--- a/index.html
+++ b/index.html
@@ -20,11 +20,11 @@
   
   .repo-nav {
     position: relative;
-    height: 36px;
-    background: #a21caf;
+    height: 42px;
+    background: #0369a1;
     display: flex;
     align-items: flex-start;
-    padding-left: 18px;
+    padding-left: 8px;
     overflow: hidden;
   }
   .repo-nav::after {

■ Assigned task
Using the data above, tally each line that has the string "flex" and report only the sum.

■ Response to this task
2